» **What needs to be done**
Select from the data all lines with the word "Where".

Saved entries

= Beginning of Section =

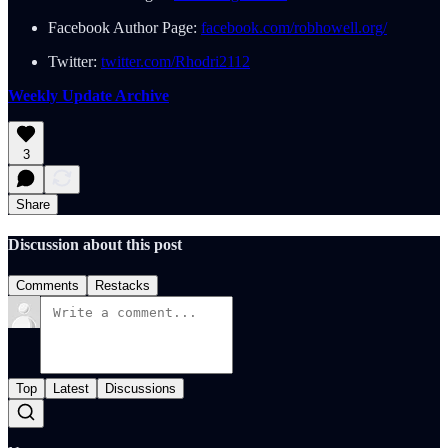
Facebook Author Page:
facebook.com/robhowell.org/
Twitter:
twitter.com/Rhodri2112
Weekly Update Archive
3
Share
Discussion about this post
Comments
Restacks
Top
Latest
Discussions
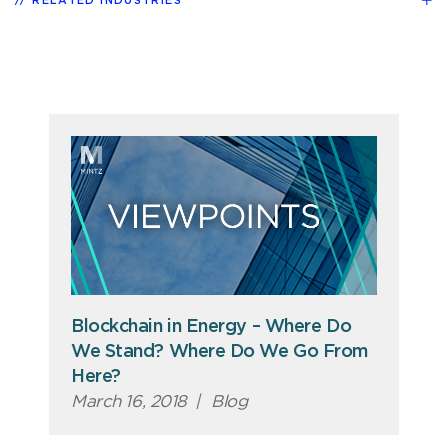
RELATED INDUSTRIES
Blockchain in Energy – Where Do
We Stand? Where Do We Go From
Here?
March 16, 2018
|
Blog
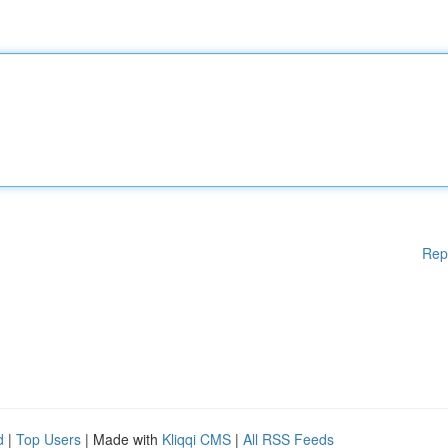
Rep
d
|
Top Users
| Made with
Kliqqi CMS
|
All RSS Feeds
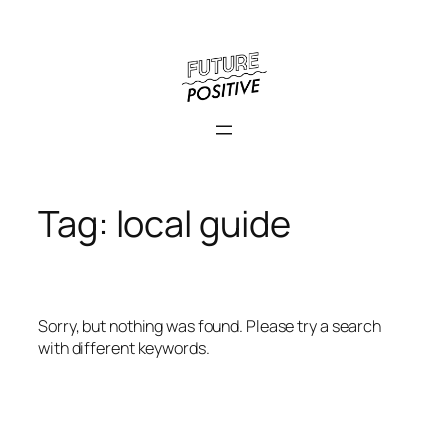
Skip
to
content
Tag:
local guide
Sorry, but nothing was found. Please try a search
with different keywords.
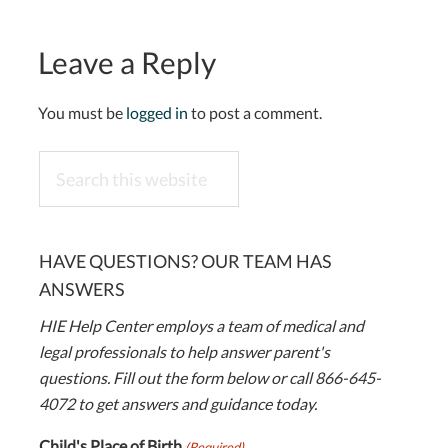
Leave a Reply
You must be
logged in
to post a comment.
Search
this
website
HAVE QUESTIONS? OUR TEAM HAS
ANSWERS
HIE Help Center employs a team of medical and
legal professionals to help answer parent's
questions. Fill out the form below or call 866-645-
4072 to get answers and guidance today.
Child's Place of Birth
(Required)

= End of Section =

» **Response to the exercise**
Blockchain in Energy – Where Do
We Stand? Where Do We Go From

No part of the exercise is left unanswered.